In order to take on big questions of how to deal with our screen time addictions, we will have to ask what kind of wellbeing we want for ourselves and our children and if these devices help or hurt reaching those ambitions. Tools like ‘Digital Wellbeing’ can only do so much of the work of informing and limiting our use of our devices. It seems that without better design and consideration for wellbeing in both our devices and our own conversations with each other, there will continue to be a rise in sedentary behaviors. Behaviors that many of us seem to be struggling to break free from at work, when getting home and when interacting with our families.

Overstimulation in the face of Wellbeing

What this discussion can bridge into is a consideration of the broader social context around comprehensive stimulation of people. In other words, the screens and wellbeing we try to derive from technologies cannot be isolated to just the individual. It requires stepping away from the pixels of our phones and looking at our industrialized modern culture at large. There is an argument to be made that living an overstimulating lifestyle diminishes wellbeing over our lifetimes.

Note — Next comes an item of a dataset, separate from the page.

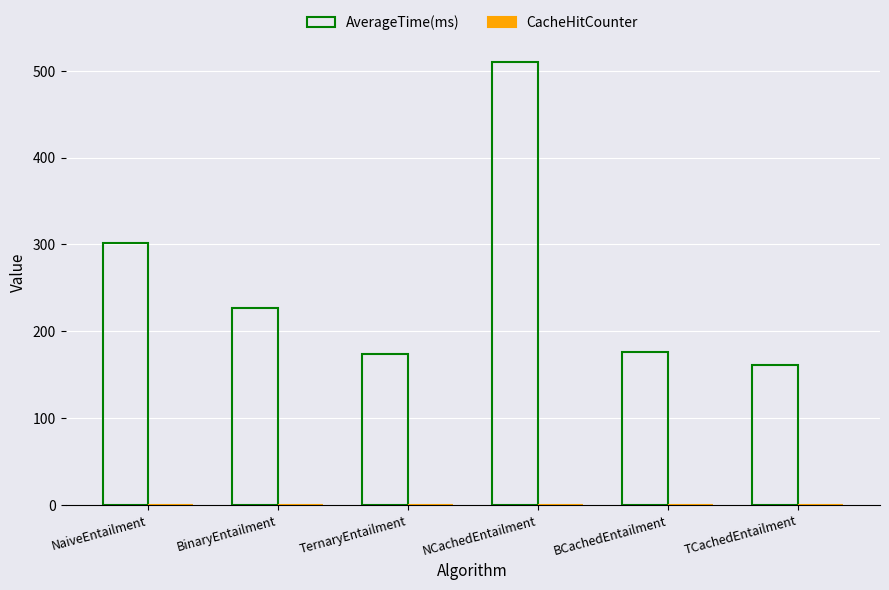

What is the approximate value at BinaryEntailment, to the nearest 50?

250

Wrapping ‘screen time’ neatly into the societal dialogue on individual and communal wellbeing requires us to acknowledge that we already undervalue our senses. By this, I mean that to accept we should always be stimulated by artificial lighting, loud noises, unwarranted notifications and over-saturated imagery; these lifestyle and community choices impacts and diminishes overall welfare for everyone. The clutter that is billboards, electronic posters, moving monitors and other mass media culminate into an excessive and dramatic expansion of flashy technological artifacts that have been largely ignored by contemporary research and discussion on human health. Whose attention is being grabbed most often and for what purposes? What does it mean when children and elderly are some of the most targeted groups of attention grabbing content? These artifacts are, as it were, a selfish and effective way in which our commercial culture have shaped the environment and neighborhoods around us, developing an ever pervasive ‘attention economy’.

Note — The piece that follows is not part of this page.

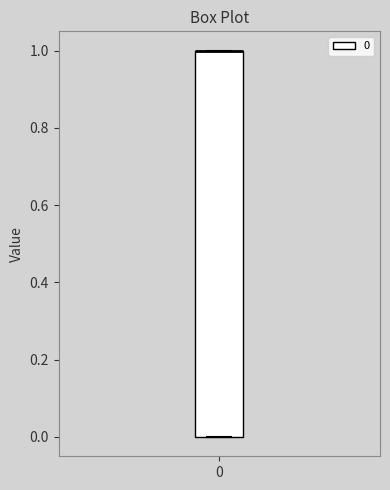

Where is the upper edge of the box at x = 0 on the y-axis? The values are not printed on the chart, so give them approximately, as read against the axis.

1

This kind of economy is shaped by our digital activity and there are numerous ways that different socially engaging apps try to tap into your attention. From random push notifications, to infinite scrolling, to constantly recommending new avenues of connection and opportunity; there are moments where time simply evaporates through our screens without us even sensing it. What is known, is that companies make very good money from your attention, clicks, and shared data. What is not always clear, is how we should talk about wellbeing in regard to time spent like this. Have we created new addictions? Or perhaps it is more accurate to call them “technological habits“? Ironically, frustration rises for many on wellbeing conversations about screen time not because of a lack of content, but because of the sheer amount of dialogue happening in research communities on the topic.

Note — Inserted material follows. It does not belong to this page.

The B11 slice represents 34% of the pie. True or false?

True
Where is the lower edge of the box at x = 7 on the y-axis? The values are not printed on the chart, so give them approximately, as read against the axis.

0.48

How do we tackle distraction that is built into both our digital and tactile infrastructures? What does it mean to have children developing in a world of products designed to distract them? Are current wellbeing applications sufficient for curbing our attention with devices that are designed for its manipulation? Approaching these questions requires both a societal discussion and an individual recognition that technologies shape the very tangible norms and values that build our communities. Raising awareness about the constant wave of provocation and excitement means critically examining the technologies we design and bring into our homes. Both our children and ourselves deserve to not feel manipulated and coerced by the sources of information and entertainment we consume on a daily basis. Without having these conversations with our friends and family, we continue to ignore the ways in which technologies shape our everyday practices, both at the dinner table and at school.